刚刚才欢喜了一场,又忽听梁盼儿如此说,纪娘子心一凉,不觉有些失望。
纪娘子扭着衣袖,抿着唇琢磨着。
若是打着去雅集的幌子,估摸着不行的,梁盼儿这两年都未在雅集诗会马球会上露面,多半也是她这婆母不喜的缘故。
不若教梁盼儿修书一封,给梁都帅送去?
纪娘子立马又否决了这个念头。
此为下策,莫说信中寥寥几笔难以说清楚来龙去脉,求人办事,人却不亲至,只轻飘飘的写信过去,恐显不出重视来。
说不得梁都帅会觉得此事也不是什么要紧事,否则为何不亲自来说。
梁盼儿也蹙着眉,她与纪娘子认识也有十年了,从没见纪娘子求她过什么。
这回直接上门,她也知道,是关系着一家人前程的大事。
况且她心中是有些欢喜的,她在郑家郁郁不得志,这会子有人上门求她,她便觉着自己还有些用处。
但上月刚回了娘家,真真不好一再回去。
旁人哪知她的苦处。
去年不过是来往娘家勤了些,婆母就酸话气话说了一箩筐。
“我们郑家的日子清苦了些,想回娘家也是常理,不好拦着人家回去享福。”
怄得梁盼儿哭了好几场才算完。
此时屋子里面静悄悄的,纪娘子吃了口茶,刚想叹气,便见冯佩玉站到了眼前来。
“娘子,想要即刻光明正大的出门去,倒也不难.......”
“那你快说说。”纪娘子忙不迭的说道。
“要想让老安人同意放人,必得找个对她也有利的说辞。”
“那老安人平日里,心中日日牵挂的都为何事呢?”
梁盼儿想了想,只道。
“我婆母平日里心中只装着我那夫君的一举一动,莫说我这个做媳妇的,就连小姑,她的嫡亲女儿,也不甚上心。”
冯佩玉笑嘻嘻的摇了摇头。
“娘子再细想想,这家中除了郑员外,老安人的心头挂念的……”
“是不是还有,抱孙子?”
纪娘子一听,忽的想起了什么,眼睛一亮,两手一拍道。
“是了,我只消与你婆母说,我找了个女科圣手,专看妇人生子之事,声名在外,故而想带上梁娘子去瞧上一瞧,她必然没什么不答应的。”
“好!如此甚好!”
纪娘子欢喜的直拍冯佩玉的手,心中更觉冯佩玉的好处,待此事成了,必要好好酬谢她一番才是。

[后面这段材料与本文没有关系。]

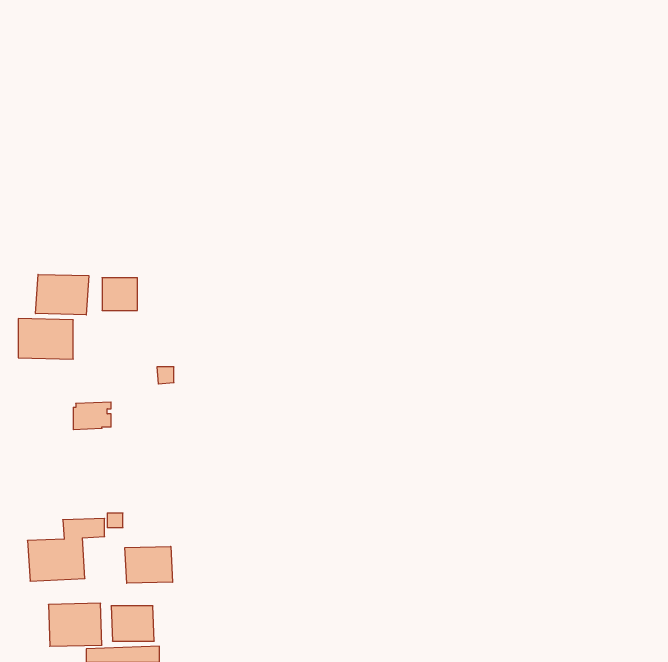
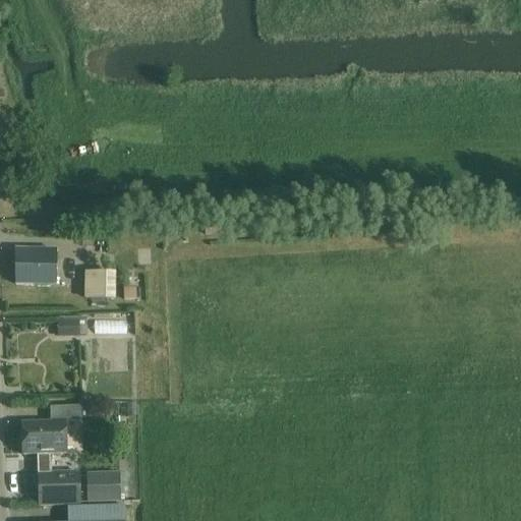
building: [36,274,89,315] -> none
building: [102,278,137,310] -> [86,272,114,297]
building: [125,546,173,583] -> none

梁盼儿也感激的瞧了瞧冯佩玉,只觉这女使不仅生的好,也是个机灵的。
“这阿玉是大理寺评事的娘子荐于我的,机灵讨人喜欢,手也巧,梳头的本事一绝。”
冯佩玉见纪娘子在梁盼儿面前夸自己,心中窃喜。
露脸的时候到了!忙悄悄往前挪了几步,巴不得梁盼儿多看看自己。
“你如今正是青春年少,合该好好妆扮,叫阿玉给你梳个好看的头,成日里那么素净做甚。”
纪娘子说到这,凑近梁盼儿压低声音说道。
“好好打扮起来,和你夫君亲近些,若能再要个孩子,岂不好?省得你婆母每日横眉竖目的,你日子也能好过些。”
这也是冯佩玉心中所盘算的。
眼见着这梁盼儿在夫家日子不好过,又没有孩子,那按常理,梁盼儿应很愿意想些办法,和夫君多亲近,好得个孩子的。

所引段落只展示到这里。